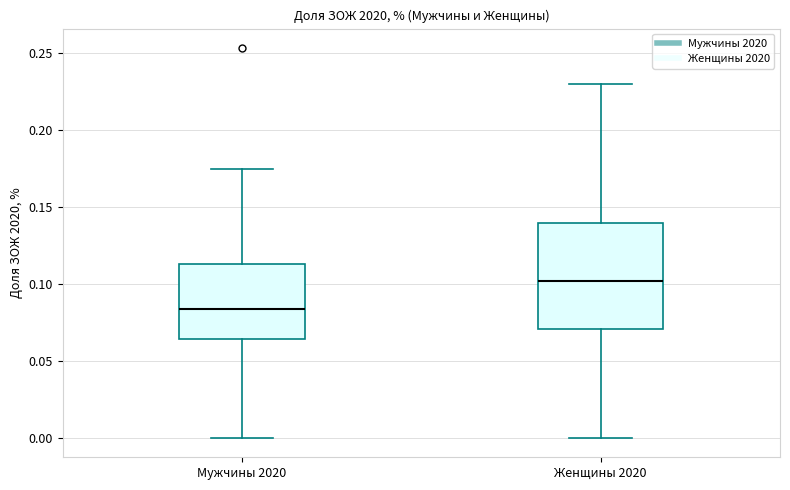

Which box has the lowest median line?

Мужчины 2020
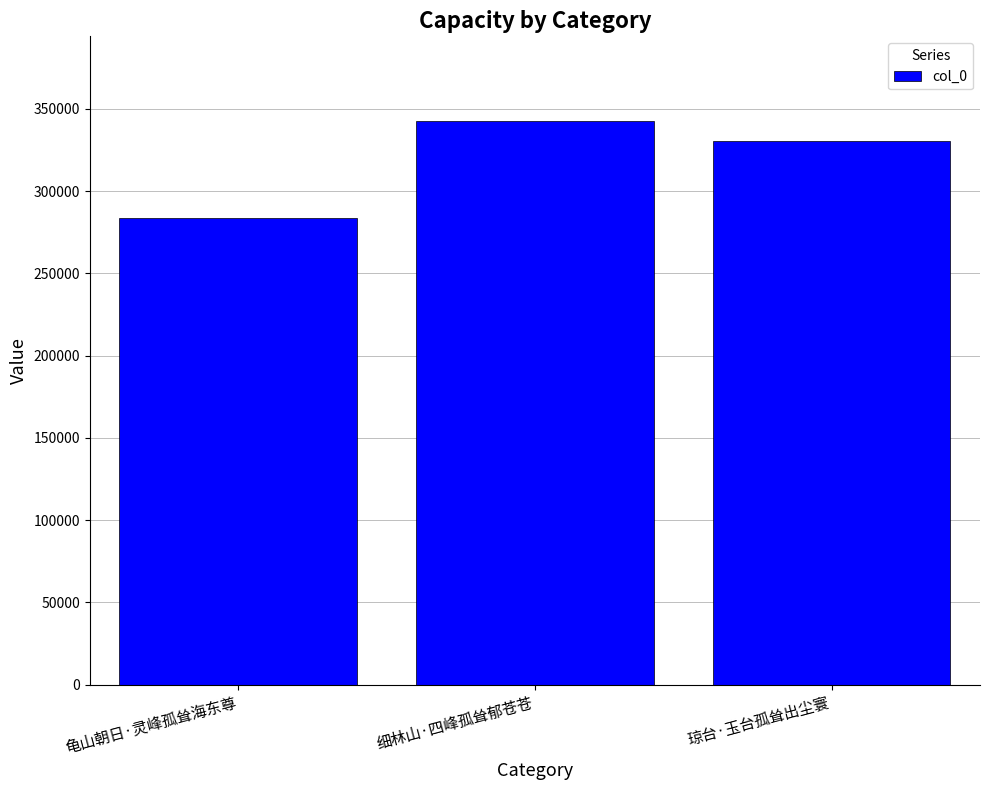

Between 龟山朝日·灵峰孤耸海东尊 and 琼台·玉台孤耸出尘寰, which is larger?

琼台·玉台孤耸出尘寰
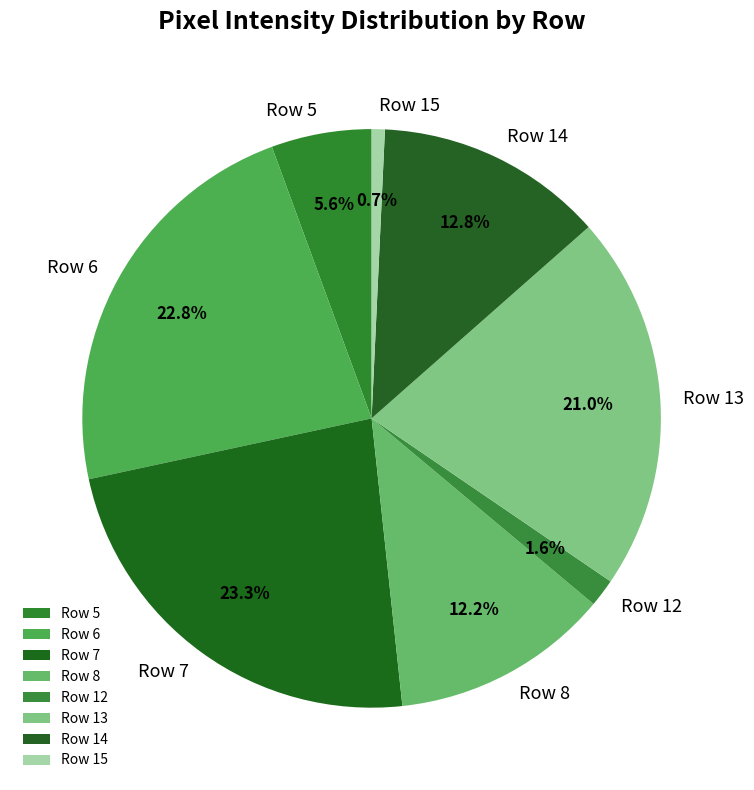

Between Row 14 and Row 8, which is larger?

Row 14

= = =

■ **Work required**
Copy all of the records again, swapping "larger" for "bigger" and keeping everything else unchanged. Leave the pictures out.

■ **Exercise output**
Which box has the lowest median line?

Мужчины 2020

Between 龟山朝日·灵峰孤耸海东尊 and 琼台·玉台孤耸出尘寰, which is bigger?

琼台·玉台孤耸出尘寰

Between Row 14 and Row 8, which is bigger?

Row 14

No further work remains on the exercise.